◆ **Text**:
--- begin ---

I may be wrong, but I think the following is a mainstream position in rationalist circles: even people who care about animal welfare don't have particularly strong moral reasons to personally switch to a vegan diet. 

I haven't seen a fully fleshed-out defence of this position. I can think of a few possible arguments, but none seem convincing:

  • Any single consumption decision probably won't make any difference
    • That is true, but my model of how this works is that, very roughly speaking, each decision to abstain from consuming x grams of [animal product] has a 1/n chance of causing some demand threshold to be crossed, such that x*n fewer grams of that product are produced in the next cycle. The upshot is that, in expectation, your vegan diet reduces the number of animals put through the agricultural process (or, in the case of e.g. wild-caught fish, the number being caught by. humans) by roughly as much as you would think if you simply added up your counterfactual consumption and divided it by the number of animals required to produce it.
  • The only way to get rid of harmful animal agriculture is through mass persuasion and/or coercion and/or technological progress, not individual (non-)consumption
    • Yes, but so what? This is clearly not an all-or-nothing cause; each instance of suffering matters, regardless of how many other instances exist. Nor are personal consumption change and social/technological change mutually exclusive or even conflicting.

--- end ---

◆ **Supplied information**:

--- begin ---

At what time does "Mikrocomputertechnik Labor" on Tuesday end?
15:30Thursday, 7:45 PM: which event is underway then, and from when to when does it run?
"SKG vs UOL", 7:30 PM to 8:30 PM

--- end ---

◆ **Problems**:
1. Answer the following about the veganism post:
(a) What position does the author believe is mainstream in rationalist circles?
(b) In the author's model, what chance does each decision to abstain from consuming x grams of an animal product have of crossing a demand threshold?
(c) Which two kinds of change does the post say are neither mutually exclusive nor conflicting?
2. Resume the veganism post after its last sentence, keeping its voice and its pattern of stating an argument and then replying to it.
The listing above was drawn from a separate source.

◆ **Results for the exercise**:
1.
(a) Even people who care about animal welfare don't have particularly strong moral reasons to personally switch to a vegan diet.
(b) A 1/n chance, such that x*n fewer grams of that product are produced in the next cycle.
(c) Personal consumption change and social/technological change.

2.
  • There are higher-impact uses of your (time/energy/money/etc.)
    • Maybe -- though I suspect that the rosier estimates of e.g. the impact of donating to an advocacy organisation tend to be significant exaggerations -- but most of us do not have good reason to treat this as a zero-sum game in which each attempt to do good in the world must crowd out another. For one thing, we're nowhere near putting all available resources into our efforts to do good, so we can simply choose to expand that budget. For another, our psychology is complicated, and making a moral effort can just as easily increase our capacity to make further such efforts as deplete it. (As for money in particular: unless you're already eating unusually frugally, you can probably find a healthy vegan diet that doesn't require significant extra expenditure.)
  • [Something about indirect effects on e.g. wild-animal suffering or insects]
    • I don't dismiss these arguments on principle. But their force is attenuated by uncertainty, so they need to be very strong to overcome the more obvious direct effects.

Then there are arguments over which agricultural-animal lives are worth living. We can differ on that question for pretty deep reasons, so it's harder to usefully argue about. I certainly acknowledge that agricultural-animal lives worth living are possible, but I think they're much rarer than we would like to think.

There's also an argument that some hunted animals, for example wild-caught fish, might not be significantly worse off than those that die a natural death. I could be (and selfishly would like to be) convinced of this; I'm well aware that natural lives often suck and natural deaths usually suck. But my understanding is that the methods of catching and killing fish at scale tend to be pretty horrible even compared to a natural death. (And when I looked for more ethical sources of fish, it seemed like all anyone cared about was things like dolphin safety, not humane treatment of the fish themselves.)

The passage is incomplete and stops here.